O governador Roberto Requião (PMDB) sancionou ontem as seis mensagens aprovadas pela Assembléia Legislativa que o autorizam a assumir a cobrança do pedágio no Estado.

Com base na nova lei – aprovada sem nenhuma emenda pelos deputados – o governador poderá levar adiante a proposta de encampação, cuja primeira etapa é a realização de uma auditoria contábil nas seis empresas concessionárias do pedágio. Os resultados do levantamento ficarão prontos em no máximo três meses.

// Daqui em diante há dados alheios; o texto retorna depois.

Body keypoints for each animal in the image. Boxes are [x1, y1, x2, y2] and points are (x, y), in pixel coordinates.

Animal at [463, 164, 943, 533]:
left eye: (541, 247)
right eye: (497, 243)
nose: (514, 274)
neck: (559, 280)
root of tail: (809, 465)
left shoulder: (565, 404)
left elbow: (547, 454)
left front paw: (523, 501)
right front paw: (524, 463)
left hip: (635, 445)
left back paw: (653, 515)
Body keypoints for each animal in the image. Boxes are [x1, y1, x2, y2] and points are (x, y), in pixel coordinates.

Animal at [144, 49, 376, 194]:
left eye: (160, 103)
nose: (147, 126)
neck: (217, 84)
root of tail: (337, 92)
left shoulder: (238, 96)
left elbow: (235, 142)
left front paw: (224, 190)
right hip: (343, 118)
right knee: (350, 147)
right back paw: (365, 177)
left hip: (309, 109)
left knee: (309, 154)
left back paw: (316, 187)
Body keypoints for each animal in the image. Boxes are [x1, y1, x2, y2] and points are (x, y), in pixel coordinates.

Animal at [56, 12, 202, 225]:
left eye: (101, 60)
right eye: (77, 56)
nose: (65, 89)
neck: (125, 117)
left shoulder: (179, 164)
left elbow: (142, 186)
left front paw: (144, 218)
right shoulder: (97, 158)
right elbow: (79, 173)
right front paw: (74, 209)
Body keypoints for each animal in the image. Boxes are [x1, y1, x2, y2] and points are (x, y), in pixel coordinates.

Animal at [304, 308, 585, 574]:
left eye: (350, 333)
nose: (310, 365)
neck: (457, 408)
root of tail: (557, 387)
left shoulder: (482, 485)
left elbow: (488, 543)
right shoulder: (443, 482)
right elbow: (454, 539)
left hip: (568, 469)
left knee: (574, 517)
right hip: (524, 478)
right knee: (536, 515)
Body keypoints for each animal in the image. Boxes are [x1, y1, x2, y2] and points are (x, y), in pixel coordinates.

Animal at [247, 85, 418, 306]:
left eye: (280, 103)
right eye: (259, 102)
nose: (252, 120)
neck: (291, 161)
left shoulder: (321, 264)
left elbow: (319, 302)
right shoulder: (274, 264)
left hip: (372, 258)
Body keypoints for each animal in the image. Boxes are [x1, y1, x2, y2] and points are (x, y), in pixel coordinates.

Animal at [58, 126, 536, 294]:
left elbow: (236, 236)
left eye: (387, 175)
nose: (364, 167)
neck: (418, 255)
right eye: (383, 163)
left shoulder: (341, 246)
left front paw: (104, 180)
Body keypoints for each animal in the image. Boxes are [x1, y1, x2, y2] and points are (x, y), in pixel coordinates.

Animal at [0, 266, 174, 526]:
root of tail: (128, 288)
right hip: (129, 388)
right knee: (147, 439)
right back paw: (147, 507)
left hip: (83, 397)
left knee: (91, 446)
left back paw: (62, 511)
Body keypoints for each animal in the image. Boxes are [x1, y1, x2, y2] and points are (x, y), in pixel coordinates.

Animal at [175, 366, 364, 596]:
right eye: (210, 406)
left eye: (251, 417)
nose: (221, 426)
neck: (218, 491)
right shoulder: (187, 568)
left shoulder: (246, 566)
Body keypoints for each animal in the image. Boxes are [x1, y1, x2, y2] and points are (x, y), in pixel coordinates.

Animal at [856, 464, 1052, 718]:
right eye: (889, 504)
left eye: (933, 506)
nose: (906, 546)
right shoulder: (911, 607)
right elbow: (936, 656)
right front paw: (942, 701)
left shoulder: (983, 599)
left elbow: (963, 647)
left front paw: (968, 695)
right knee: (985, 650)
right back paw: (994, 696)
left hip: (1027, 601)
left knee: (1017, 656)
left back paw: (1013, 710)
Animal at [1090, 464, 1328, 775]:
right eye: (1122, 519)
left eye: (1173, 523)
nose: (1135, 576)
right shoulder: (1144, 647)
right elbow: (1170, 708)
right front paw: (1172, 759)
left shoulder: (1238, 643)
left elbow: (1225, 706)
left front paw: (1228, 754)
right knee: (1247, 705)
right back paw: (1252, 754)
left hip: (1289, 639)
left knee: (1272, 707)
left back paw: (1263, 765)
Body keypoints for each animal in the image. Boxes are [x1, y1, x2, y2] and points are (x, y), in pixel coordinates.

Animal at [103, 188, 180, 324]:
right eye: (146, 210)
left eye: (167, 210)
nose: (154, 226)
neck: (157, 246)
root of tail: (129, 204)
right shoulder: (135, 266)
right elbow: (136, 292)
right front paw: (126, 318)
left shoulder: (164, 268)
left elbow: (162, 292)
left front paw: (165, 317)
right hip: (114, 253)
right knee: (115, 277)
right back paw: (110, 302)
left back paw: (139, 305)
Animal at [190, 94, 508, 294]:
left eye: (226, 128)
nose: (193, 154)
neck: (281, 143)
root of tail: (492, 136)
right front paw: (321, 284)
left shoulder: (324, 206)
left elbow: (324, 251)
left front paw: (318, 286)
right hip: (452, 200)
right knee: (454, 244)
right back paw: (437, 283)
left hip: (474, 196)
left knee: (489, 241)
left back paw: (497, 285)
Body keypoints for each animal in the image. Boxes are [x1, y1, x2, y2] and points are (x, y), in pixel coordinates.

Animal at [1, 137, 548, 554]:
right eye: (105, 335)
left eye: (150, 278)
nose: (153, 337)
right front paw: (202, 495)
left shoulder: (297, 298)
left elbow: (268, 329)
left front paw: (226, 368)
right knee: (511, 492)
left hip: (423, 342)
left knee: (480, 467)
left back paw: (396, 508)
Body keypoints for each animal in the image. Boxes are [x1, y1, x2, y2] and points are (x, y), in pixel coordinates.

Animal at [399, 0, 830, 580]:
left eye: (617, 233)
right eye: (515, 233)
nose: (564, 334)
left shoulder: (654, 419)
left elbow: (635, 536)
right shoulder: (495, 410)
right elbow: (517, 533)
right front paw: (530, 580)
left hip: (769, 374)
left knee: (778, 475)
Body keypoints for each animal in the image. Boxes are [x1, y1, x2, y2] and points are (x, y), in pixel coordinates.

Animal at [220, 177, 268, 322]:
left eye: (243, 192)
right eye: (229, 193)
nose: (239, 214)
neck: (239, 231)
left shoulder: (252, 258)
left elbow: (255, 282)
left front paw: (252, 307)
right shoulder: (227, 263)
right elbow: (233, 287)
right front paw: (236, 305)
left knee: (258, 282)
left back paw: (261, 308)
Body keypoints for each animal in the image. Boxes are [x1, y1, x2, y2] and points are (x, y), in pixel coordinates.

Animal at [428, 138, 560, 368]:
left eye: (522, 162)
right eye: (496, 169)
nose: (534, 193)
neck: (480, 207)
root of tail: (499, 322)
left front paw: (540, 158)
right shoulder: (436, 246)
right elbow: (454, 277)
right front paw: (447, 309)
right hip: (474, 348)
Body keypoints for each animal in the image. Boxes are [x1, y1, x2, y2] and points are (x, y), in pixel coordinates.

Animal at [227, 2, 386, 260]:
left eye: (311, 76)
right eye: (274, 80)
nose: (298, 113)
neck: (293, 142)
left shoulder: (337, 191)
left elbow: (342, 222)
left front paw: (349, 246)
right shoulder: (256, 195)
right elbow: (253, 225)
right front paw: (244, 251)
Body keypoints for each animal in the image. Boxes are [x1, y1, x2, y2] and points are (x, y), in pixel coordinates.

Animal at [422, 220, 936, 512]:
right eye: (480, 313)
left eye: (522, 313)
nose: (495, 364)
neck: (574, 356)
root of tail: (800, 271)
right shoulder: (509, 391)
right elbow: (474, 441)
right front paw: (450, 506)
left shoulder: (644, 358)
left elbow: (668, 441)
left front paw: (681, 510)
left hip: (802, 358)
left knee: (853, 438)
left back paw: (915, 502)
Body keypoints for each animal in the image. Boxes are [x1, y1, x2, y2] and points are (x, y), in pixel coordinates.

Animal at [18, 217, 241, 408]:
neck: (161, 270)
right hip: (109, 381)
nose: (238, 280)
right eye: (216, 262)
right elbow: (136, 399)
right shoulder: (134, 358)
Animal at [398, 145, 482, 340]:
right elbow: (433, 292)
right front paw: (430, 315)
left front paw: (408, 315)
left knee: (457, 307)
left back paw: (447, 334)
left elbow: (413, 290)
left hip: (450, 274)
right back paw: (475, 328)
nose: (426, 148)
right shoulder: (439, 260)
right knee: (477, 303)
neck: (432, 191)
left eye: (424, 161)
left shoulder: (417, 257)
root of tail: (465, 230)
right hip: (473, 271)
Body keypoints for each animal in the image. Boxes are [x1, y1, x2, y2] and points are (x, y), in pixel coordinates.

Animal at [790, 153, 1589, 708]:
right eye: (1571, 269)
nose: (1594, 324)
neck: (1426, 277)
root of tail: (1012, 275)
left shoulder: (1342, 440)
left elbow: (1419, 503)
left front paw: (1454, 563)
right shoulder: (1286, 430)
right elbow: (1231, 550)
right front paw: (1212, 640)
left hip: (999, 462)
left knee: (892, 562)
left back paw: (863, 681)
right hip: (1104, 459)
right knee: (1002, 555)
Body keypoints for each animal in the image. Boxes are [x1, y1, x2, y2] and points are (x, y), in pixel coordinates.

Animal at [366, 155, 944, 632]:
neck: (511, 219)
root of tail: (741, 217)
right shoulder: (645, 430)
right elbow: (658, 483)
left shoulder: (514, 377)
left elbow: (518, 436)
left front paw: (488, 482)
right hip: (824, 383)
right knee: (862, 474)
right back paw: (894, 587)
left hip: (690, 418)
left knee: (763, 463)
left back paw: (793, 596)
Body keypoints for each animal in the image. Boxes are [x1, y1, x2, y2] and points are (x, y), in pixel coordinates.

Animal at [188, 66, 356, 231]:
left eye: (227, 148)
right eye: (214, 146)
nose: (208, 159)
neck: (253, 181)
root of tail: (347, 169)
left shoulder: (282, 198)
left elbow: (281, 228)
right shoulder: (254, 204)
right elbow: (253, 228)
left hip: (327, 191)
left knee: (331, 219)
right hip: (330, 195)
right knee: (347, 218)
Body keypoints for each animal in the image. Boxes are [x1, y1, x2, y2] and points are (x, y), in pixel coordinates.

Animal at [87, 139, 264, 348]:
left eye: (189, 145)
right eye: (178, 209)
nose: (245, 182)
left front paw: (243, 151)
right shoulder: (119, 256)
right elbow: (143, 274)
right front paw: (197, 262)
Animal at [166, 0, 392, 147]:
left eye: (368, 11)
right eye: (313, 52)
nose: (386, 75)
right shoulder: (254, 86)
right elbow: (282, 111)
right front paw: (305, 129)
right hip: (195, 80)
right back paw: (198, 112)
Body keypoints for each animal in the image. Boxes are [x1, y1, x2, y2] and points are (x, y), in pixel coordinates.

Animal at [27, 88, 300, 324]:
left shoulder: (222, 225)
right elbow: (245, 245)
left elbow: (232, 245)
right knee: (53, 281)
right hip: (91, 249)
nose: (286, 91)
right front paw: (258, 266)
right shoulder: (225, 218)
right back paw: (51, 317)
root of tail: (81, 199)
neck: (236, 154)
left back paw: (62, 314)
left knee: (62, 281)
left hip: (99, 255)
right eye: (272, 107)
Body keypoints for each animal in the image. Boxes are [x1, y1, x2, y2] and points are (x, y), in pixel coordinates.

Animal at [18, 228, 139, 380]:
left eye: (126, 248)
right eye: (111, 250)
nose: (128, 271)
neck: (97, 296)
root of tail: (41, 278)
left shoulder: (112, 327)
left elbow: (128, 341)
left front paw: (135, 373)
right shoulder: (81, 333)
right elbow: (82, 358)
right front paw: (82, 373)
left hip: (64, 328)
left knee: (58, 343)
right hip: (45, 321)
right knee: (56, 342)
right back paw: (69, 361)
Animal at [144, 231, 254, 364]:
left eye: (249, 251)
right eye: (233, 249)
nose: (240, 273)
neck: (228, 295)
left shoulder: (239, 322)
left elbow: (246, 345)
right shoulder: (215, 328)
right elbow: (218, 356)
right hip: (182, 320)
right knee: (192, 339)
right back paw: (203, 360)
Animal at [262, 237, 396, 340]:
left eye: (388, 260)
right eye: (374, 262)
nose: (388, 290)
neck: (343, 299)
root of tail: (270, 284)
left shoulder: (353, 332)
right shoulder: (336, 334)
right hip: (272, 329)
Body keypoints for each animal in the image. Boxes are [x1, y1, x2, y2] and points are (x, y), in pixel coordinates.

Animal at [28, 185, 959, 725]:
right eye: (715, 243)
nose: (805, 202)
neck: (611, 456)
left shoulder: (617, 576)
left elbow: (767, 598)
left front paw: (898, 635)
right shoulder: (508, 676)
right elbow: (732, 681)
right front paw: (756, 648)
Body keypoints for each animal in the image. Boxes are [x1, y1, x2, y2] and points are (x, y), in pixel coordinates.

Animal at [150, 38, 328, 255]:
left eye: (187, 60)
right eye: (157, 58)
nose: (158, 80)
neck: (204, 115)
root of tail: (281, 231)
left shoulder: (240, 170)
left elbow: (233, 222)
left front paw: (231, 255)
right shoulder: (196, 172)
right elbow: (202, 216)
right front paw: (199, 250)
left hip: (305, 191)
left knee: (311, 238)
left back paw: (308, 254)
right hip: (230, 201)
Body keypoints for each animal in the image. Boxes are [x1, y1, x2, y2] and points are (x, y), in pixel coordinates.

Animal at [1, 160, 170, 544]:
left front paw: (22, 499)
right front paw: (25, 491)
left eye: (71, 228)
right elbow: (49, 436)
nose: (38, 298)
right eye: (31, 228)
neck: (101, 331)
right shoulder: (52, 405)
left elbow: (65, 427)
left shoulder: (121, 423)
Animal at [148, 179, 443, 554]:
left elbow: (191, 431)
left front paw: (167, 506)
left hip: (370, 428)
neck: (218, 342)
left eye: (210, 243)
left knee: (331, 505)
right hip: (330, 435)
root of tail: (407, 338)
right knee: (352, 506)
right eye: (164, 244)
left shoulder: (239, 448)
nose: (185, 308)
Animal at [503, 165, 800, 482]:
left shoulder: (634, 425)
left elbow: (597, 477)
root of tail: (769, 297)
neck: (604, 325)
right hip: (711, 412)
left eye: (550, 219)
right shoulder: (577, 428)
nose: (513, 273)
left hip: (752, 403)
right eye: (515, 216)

A encampação, de acordo com o governador, será executada se até a conclusão da auditoria não houver um acordo com as empresas para uma redução “significativa” da tarifa. A análise da contabilidade das empresas será feita por uma comissão de técnicos do governo, com a participação do diretor de Outorga do Ministério dos Transportes, Alexandre Gavriloff.

Além de verificar a relação entre o que as empresas gastaram e arrecadaram desde a implantação da cobrança do pedágio para que se possa estabelecer se o governo deve pagar e quanto será o valor da indenização às empresas se o governo retormar as concessões, a comissão também fará uma análise detalhada dos contratos assinados pelo ex-governador Jaime Lerner (PFL) com as concessionárias. Os termos dos contratos interessam ao Ministério dos Transportes para, de acordo com Gavriloff, servir como parâmetro para uma revisão geral do modelo de concessão de pedágio no país.

CPI

Ontem, o 1.º secretário da Assembléia Legislativa, deputado Nereu Moura (PMDB), afirmou que o relatório da Comissão Parlamentar de Inquérito criada para apurar denúncias de irregularidades nos contratos será modificado quando for submetido à votação em plenário. No relatório aprovado pela CPI do Pedágio, os deputados concluíram que não há irregularidades nos contratos firmados por Lerner e que o cálculo das tarifas está correto. “Antes disso o que existe é apenas um parecer da CPI e não pode estar sendo usado da forma como as concessionárias estão fazendo”, disse o deputado.

Moura afirmou que a bancada governista deverá substituir o relatório feito pelo deputado de oposição Ademar Traiano (PSDB) pelas sugestões feitas pelo deputado Mário Bradock (PMDB). Integrante da CPI, Bradock apresentou um relatório paralelo ao de Traiano, propondo a anulação dos contratos, por motivos de interesse público.